Your assignment
Exactly the lines below from the one with "right shoulder: (380, 540)" up to and including the one with "left ankle: (1063, 568)" make up the answer, with nothing else added.
(Dataset records)
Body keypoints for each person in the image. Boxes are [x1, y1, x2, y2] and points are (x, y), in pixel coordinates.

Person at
(End Dataset records)
(Dataset records)
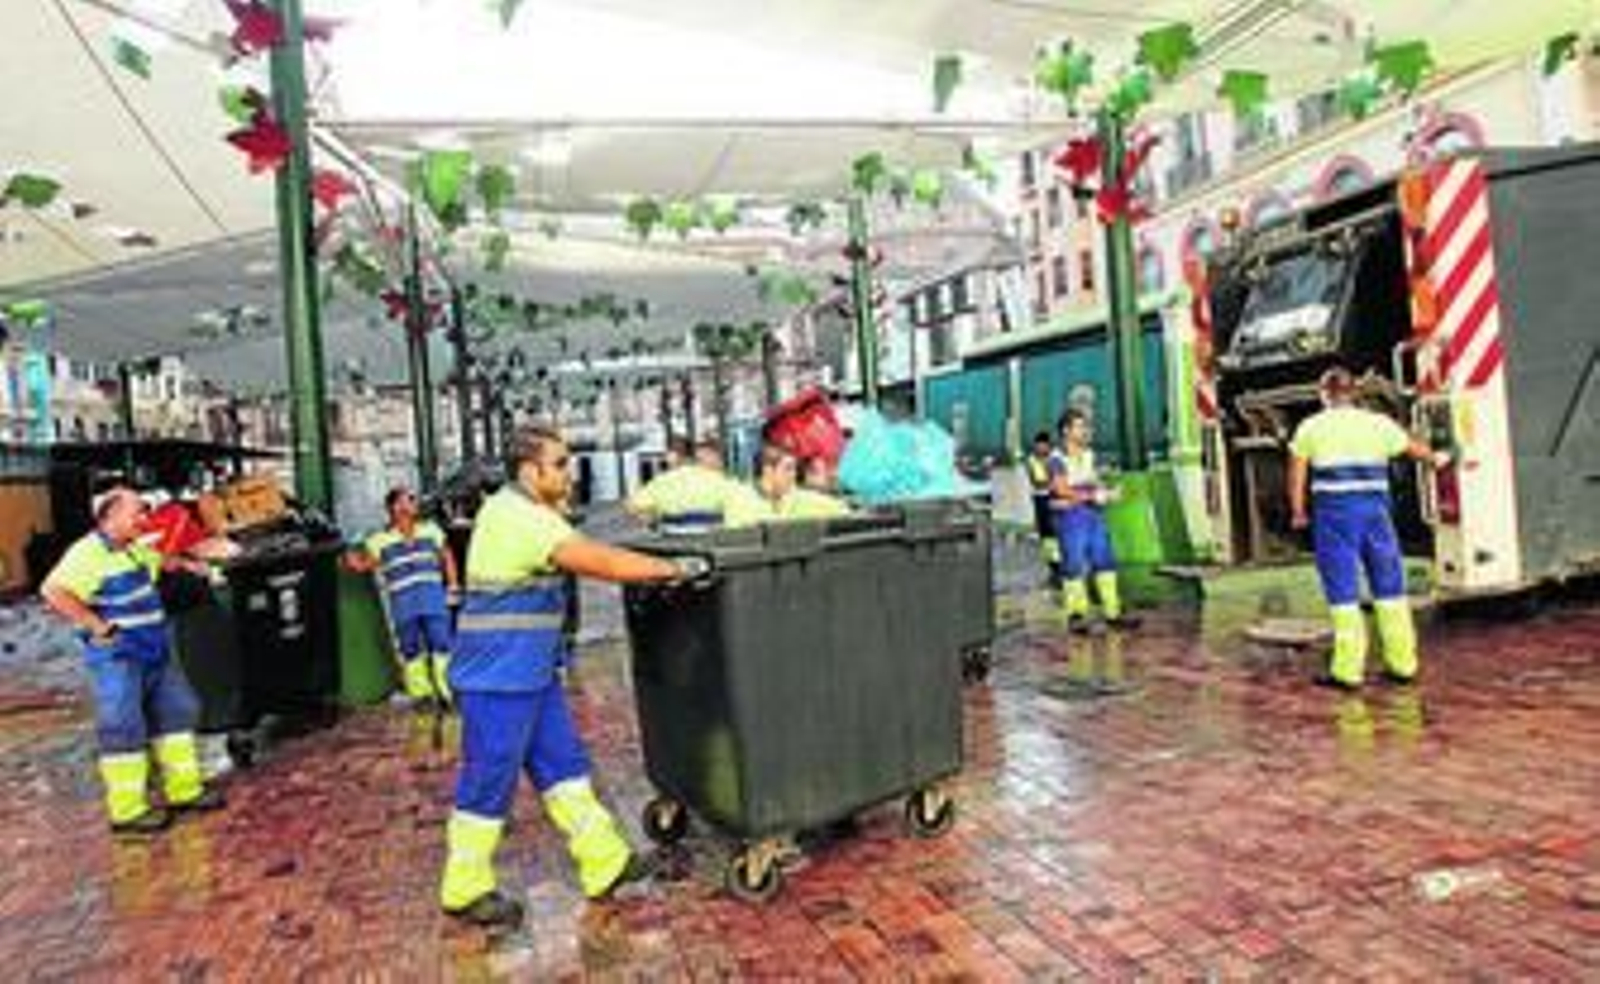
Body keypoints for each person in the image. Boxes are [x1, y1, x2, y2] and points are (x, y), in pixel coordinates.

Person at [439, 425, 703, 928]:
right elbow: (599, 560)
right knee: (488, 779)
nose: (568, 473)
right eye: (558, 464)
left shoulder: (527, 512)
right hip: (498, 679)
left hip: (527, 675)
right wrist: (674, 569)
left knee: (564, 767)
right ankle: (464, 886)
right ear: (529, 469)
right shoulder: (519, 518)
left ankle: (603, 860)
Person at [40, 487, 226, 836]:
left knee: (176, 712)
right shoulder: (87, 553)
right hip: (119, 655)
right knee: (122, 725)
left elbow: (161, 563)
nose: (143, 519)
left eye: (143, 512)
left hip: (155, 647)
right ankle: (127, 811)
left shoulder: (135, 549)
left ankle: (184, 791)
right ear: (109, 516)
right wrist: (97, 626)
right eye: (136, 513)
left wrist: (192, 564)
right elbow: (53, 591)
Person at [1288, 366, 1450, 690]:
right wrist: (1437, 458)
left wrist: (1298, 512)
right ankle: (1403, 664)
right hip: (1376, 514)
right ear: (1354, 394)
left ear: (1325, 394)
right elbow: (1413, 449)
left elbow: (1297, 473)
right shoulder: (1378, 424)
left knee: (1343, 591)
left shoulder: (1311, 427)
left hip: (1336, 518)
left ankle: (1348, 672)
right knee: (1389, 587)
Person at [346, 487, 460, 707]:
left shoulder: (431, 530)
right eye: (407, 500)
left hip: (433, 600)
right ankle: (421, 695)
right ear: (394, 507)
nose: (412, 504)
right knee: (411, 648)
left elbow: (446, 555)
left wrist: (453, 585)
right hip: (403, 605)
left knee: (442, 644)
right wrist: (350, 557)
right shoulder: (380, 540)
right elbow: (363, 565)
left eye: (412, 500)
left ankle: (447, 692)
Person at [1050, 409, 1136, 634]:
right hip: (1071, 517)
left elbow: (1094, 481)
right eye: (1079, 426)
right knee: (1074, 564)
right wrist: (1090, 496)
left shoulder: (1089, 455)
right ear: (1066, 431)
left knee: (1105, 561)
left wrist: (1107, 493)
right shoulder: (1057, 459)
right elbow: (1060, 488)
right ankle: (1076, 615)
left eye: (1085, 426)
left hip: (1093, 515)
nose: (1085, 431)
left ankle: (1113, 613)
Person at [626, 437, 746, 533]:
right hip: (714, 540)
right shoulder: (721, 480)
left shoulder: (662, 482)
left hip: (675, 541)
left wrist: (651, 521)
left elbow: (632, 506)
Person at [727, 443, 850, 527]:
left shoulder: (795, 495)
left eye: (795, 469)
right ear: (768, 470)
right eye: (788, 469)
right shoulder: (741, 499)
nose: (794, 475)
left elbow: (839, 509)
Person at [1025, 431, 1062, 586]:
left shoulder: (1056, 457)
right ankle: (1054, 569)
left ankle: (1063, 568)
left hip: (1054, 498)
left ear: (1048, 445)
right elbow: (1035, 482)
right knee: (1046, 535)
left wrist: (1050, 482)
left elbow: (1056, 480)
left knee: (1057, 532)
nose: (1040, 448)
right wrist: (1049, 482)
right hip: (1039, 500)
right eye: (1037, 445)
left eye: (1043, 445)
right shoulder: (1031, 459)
(End Dataset records)
(Dataset records)
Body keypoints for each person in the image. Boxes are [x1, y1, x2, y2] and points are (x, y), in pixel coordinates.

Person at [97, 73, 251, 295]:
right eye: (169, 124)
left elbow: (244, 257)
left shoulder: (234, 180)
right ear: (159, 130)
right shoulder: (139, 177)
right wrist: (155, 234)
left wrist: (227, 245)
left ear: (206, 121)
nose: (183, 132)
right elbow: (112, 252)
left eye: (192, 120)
(End Dataset records)
Finished exercise
right shoulder: (380, 540)
right elbow: (363, 565)
left eye: (412, 500)
left ankle: (447, 692)
Person at [1050, 409, 1136, 634]:
right hip: (1071, 517)
left elbow: (1094, 481)
right eye: (1079, 426)
right knee: (1074, 564)
right wrist: (1090, 496)
left shoulder: (1089, 455)
right ear: (1066, 431)
left knee: (1105, 561)
left wrist: (1107, 493)
right shoulder: (1057, 459)
right elbow: (1060, 488)
right ankle: (1076, 615)
left eye: (1085, 426)
left hip: (1093, 515)
nose: (1085, 431)
left ankle: (1113, 613)
Person at [626, 437, 746, 533]:
right hip: (714, 540)
right shoulder: (721, 480)
left shoulder: (662, 482)
left hip: (675, 541)
left wrist: (651, 521)
left elbow: (632, 506)
Person at [727, 443, 850, 527]:
left shoulder: (795, 495)
left eye: (795, 469)
right ear: (768, 470)
right eye: (788, 469)
right shoulder: (741, 499)
nose: (794, 475)
left elbow: (839, 509)
Person at [1025, 431, 1062, 586]:
left shoulder: (1056, 457)
right ankle: (1054, 569)
left ankle: (1063, 568)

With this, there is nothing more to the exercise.